MELUT, Sudan—Today was a historic day for Southern Sudan. Across the vast, underdeveloped, France-sized region, southerners lined up to register to vote in the January self-determination referendum that is widely expected to lead to Sudan’s split.
But on this blisteringly hot afternoon in Melut—a quiet town on the banks of the Nile a few hours’ drive from Sudan’s north-south border—an outsider could be forgiven for not knowing the import of this day, which brought Southern Sudan one step closer to the moment when the majority of southerners intend to cast their votes for independence. At least at first glance, it seemed to be business as usual here.
Just after noon on one of Melut’s main (unpaved) streets, a young boy fried falafel while an older man prepared a large plate of foul (fava beans) and bread for some women dressed in colorful, floor-length material which also covered their heads. Here in the northernmost part of Southern Sudan, some Islamic traditions have taken root in the culture, although the majority of the people in this particular community are from the Dinka tribe and are not Muslim.
I am here to report a story on how Sudan’s oil industry may (or may not) change after the south’s referendum, but today the photographer whom I work with and I were roaming the streets of Melut in search of a voter registration center. We had just arrived from Malakal, the capital of Upper Nile state, by United Nations helicopter. Having missed observing registration getting underway in Malakal because of an unexpectedly early departure of our U.N. flight, we were anxious to see some folks registering so I could call him some “color” to my editor in Nairobi for my wire story on the start of registration, and so the photographer could take photos of it all.
As we munched on tasty falafel at the roadside shop, I worried that we were going to strike out on our attempt to witness voter registration taking off in one (of many) of the south’s far-flung rural areas. Then I went to buy some water at another shop, and as I was greeting all of the men gathered outside in what my friend calls my “kindergarten Arabic,” one young man pulled out his registration card and said that he and all of his friends were going to vote for separation. Although we had to communicate in a mix of broken Arabic and English, it was clear that he was excited to have registered and looking forward to January 9 when he would be able to cast his vote for independence.
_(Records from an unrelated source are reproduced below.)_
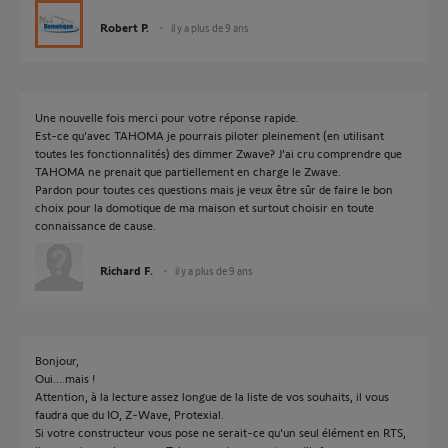
Robert P.
il y a plus de 9 ans
Une nouvelle fois merci pour votre réponse rapide.
Est-ce qu'avec TAHOMA je pourrais piloter pleinement (en utilisant
toutes les fonctionnalités) des dimmer Zwave? J'ai cru comprendre que
TAHOMA ne prenait que partiellement en charge le Zwave.
Pardon pour toutes ces questions mais je veux être sûr de faire le bon
choix pour la domotique de ma maison et surtout choisir en toute
connaissance de cause.
Richard F.
il y a plus de 9 ans
Bonjour,
Oui....mais !
Attention, à la lecture assez longue de la liste de vos souhaits, il vous
faudra que du IO, Z-Wave, Protexial.
Si votre constructeur vous pose ne serait-ce qu'un seul élément en RTS,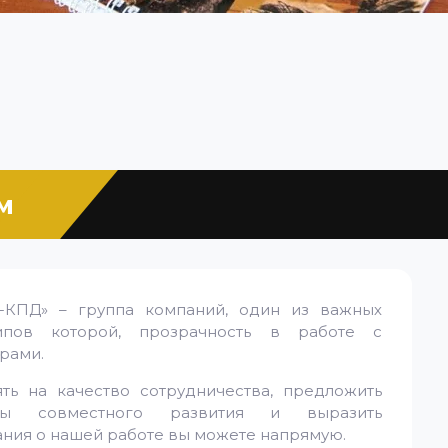
м
а-КПД» – группа компаний, один из важных
ипов которой, прозрачность в работе с
рами.
ть на качество сотрудничества, предложить
ры совместного развития и выразить
ния о нашей работе вы можете напрямую.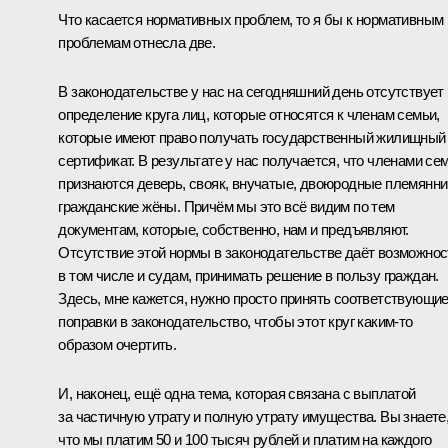
Что касается нормативных проблем, то я бы к нормативным
проблемам отнесла две.
В законодательстве у нас на сегодняшний день отсутствует
определение круга лиц, которые относятся к членам семьи,
которые имеют право получать государственный жилищный
сертификат. В результате у нас получается, что членами се
признаются деверь, свояк, внучатые, двоюродные племянни
гражданские жёны. Причём мы это всё видим по тем
документам, которые, собственно, нам и предъявляют.
Отсутствие этой нормы в законодательстве даёт возможнос
в том числе и судам, принимать решение в пользу граждан.
Здесь, мне кажется, нужно просто принять соответствующи
поправки в законодательство, чтобы этот круг каким‑то
образом очертить.
И, наконец, ещё одна тема, которая связана с выплатой
за частичную утрату и полную утрату имущества. Вы знаете
что мы платим 50 и 100 тысяч рублей и платим на каждого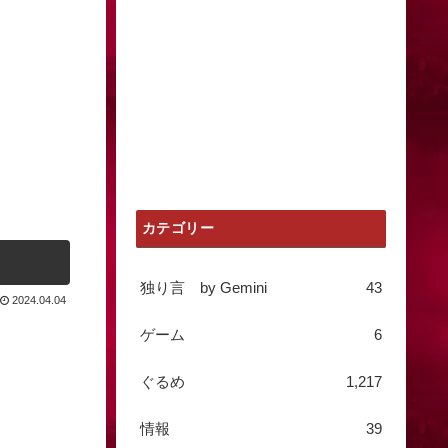
カテゴリー
独り言 by Gemini
43
2024.04.04
ゲーム
6
ぐるめ
1,217
情報
39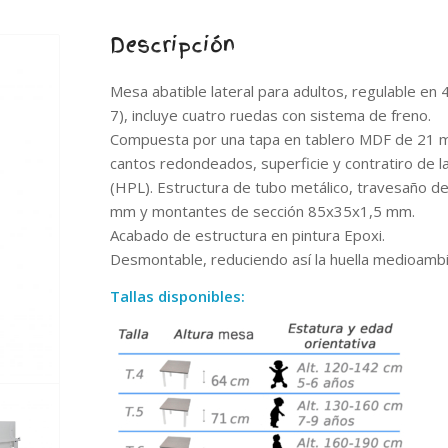
Descripción
Mesa abatible lateral para adultos, regulable en 4 
7), incluye cuatro ruedas con sistema de freno.
Compuesta por una tapa en tablero MDF de 21 
cantos redondeados, superficie y contratiro de l
(HPL). Estructura de tubo metálico, travesaño d
mm y montantes de sección 85x35x1,5 mm.
Acabado de estructura en pintura Epoxi.
Desmontable, reduciendo así la huella medioambi
Tallas disponibles: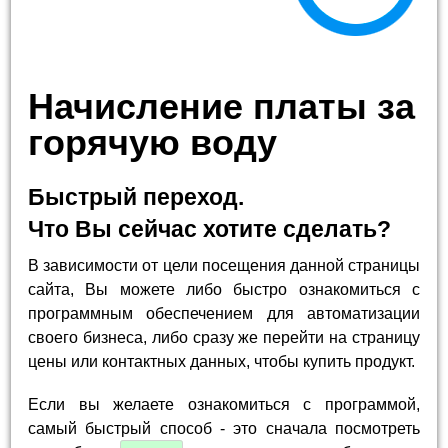
Начисление платы за
горячую воду
Быстрый переход.
Что Вы сейчас хотите сделать?
В зависимости от цели посещения данной страницы
сайта, Вы можете либо быстро ознакомиться с
программным обеспечением для автоматизации
своего бизнеса, либо сразу же перейти на страницу
цены или контактных данных, чтобы купить продукт.
Если вы желаете ознакомиться с программой,
самый быстрый способ - это сначала посмотреть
Later in the afternoon, at one of the two registration centers in Melut, the scene was still quiet, as two rows—one for women, one for men—of seated people snaked through the open-air hallway of an elementary school and into a classroom where the two-step registration process was proceeding calmly. The mood, however, was much different than that of Sudan’s recent elections. Somehow, it seemed that people were more excited about the process, and that they’d be happy to stand in line for hours or even days if necessary in order to participate in it. This makes a great deal of sense, because the referendum is, after all, the culmination of a decades-long struggle for self-rule, autonomy, and respect. As billboards in Juba suggest, it’s the “final walk to freedom.”
After a man in a flowing white jallibiya and brown and white skull cap exited the registration center with his laminated card in hand, he walked through an open field of brown grass with birds flying overhead. It was another normal day in Melut, but the people here came one step closer to their freedom vote.